The work of the Lord is often small and frequently hidden until He Himself is ready for great growth and visible results.

“Who has despised the day of small things?” asked the Old Testament prophet Zechariah. (Chapter 4:10 of his book)

Anyone disliking small things, small results, small events, or for that matter, poor turnouts, rare conversions, little gifts and tiny growth, is going to have a real problem in the kingdom of God.

Because the God you and I serve happens to love little things.
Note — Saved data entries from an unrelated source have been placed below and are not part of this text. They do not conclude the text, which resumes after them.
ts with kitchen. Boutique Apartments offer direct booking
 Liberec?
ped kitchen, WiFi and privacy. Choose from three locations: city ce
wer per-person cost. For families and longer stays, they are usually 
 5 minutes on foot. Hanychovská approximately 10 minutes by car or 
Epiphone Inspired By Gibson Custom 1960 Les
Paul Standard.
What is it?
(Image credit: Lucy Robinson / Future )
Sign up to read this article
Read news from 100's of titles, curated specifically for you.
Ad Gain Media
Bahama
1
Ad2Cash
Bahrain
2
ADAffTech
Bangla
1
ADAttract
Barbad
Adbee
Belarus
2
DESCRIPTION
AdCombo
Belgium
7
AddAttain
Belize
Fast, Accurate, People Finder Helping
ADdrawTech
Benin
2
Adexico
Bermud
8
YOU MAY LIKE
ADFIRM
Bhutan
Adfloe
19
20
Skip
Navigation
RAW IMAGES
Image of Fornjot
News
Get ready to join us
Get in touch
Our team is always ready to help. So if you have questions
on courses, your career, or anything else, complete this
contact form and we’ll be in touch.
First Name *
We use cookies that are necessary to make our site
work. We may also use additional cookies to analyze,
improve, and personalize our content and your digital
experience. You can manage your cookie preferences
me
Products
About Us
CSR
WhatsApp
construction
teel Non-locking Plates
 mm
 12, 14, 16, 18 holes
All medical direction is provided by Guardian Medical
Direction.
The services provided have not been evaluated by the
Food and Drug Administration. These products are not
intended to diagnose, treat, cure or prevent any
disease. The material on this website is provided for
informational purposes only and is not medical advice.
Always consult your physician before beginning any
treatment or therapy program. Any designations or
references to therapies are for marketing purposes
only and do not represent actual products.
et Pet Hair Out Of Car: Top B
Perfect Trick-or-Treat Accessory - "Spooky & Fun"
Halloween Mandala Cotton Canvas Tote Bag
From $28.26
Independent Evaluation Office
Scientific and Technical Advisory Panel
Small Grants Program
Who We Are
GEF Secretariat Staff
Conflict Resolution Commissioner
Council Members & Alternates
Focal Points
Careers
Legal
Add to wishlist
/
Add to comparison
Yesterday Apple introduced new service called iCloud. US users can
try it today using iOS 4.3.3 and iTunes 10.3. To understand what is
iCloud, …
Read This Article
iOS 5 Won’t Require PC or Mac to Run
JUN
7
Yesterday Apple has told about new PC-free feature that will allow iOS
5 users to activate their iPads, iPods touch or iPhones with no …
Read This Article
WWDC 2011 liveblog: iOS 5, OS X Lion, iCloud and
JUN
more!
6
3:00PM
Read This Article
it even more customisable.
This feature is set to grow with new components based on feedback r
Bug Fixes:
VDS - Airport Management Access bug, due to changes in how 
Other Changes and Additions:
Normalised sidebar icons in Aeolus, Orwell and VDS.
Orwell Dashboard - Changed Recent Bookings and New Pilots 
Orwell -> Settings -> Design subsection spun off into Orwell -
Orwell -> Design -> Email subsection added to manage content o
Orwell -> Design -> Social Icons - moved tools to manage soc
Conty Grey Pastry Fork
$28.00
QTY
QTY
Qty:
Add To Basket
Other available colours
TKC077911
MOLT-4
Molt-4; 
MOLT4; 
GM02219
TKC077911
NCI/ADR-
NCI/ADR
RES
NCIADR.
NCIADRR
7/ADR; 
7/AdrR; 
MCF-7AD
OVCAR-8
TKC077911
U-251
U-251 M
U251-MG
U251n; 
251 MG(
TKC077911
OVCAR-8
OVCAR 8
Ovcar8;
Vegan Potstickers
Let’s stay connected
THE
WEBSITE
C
A Babe in a manger. A star over Bethlehem. A barn. A teenage Jewish couple. A few unlearned disciples. The widow’s mite. The little boy’s lunch. The offering in your church Sunday. The child who is learning to pray. The teacher who has never taught before but gave it a try. The old man who joined the choir just because he knew he’d never be any younger and he’d always wanted to. The young preacher who delivered his first sermon Sunday and has thought of quitting all week since.

You’re in the right place, Christian. But you must end this disastrous and suicidal tendency to judge by outward appearance. God is the great Power of the universe and can use a stick to part the waters of a sea, a donkey to give His message, or a rock to cry out praise for Jesus.

He can use you and me, too. But only if we are yielded to Him and are small enough.